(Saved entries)

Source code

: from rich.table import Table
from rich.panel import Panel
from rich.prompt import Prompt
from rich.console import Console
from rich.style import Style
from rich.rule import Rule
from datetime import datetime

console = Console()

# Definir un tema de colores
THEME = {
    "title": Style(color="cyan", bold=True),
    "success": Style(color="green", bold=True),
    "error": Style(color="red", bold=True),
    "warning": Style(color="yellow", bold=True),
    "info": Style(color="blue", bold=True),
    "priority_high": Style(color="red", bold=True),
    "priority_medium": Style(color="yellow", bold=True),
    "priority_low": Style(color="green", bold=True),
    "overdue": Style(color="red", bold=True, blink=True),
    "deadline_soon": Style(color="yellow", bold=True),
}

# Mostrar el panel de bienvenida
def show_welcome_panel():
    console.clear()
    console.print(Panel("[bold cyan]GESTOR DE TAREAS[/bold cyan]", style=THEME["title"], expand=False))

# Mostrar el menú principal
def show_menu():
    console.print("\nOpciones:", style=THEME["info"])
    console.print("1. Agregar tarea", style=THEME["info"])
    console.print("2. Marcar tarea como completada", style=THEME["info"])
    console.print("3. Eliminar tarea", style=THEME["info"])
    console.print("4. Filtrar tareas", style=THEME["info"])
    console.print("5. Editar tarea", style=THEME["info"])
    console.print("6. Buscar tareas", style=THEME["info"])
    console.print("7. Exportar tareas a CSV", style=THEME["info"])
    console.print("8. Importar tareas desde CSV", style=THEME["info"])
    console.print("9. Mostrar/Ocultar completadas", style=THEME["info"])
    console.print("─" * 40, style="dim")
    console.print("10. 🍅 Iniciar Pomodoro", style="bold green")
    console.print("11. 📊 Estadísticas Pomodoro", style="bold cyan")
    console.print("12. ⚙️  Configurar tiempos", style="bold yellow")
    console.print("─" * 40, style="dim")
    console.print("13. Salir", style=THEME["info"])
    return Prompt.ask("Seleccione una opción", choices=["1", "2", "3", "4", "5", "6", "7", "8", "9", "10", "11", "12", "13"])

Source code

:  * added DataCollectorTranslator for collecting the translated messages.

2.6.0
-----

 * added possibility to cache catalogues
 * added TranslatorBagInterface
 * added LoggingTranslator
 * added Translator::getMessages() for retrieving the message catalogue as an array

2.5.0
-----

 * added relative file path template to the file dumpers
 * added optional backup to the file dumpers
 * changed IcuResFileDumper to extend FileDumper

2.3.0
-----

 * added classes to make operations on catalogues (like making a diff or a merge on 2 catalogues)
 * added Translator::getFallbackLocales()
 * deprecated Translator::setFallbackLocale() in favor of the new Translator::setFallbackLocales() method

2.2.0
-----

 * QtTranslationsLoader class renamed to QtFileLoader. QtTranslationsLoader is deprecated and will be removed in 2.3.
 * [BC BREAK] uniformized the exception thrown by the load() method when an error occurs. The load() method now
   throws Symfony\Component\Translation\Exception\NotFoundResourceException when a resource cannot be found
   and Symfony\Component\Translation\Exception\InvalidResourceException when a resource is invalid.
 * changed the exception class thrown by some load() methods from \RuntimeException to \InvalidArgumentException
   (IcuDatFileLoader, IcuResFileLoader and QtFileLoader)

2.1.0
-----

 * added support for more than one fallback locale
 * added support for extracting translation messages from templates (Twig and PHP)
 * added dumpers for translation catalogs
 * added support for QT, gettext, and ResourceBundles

Exercise instructions: Tally the lines above that contain the string "support", matching case exactly, and give only the count.

Response to the exercise: 3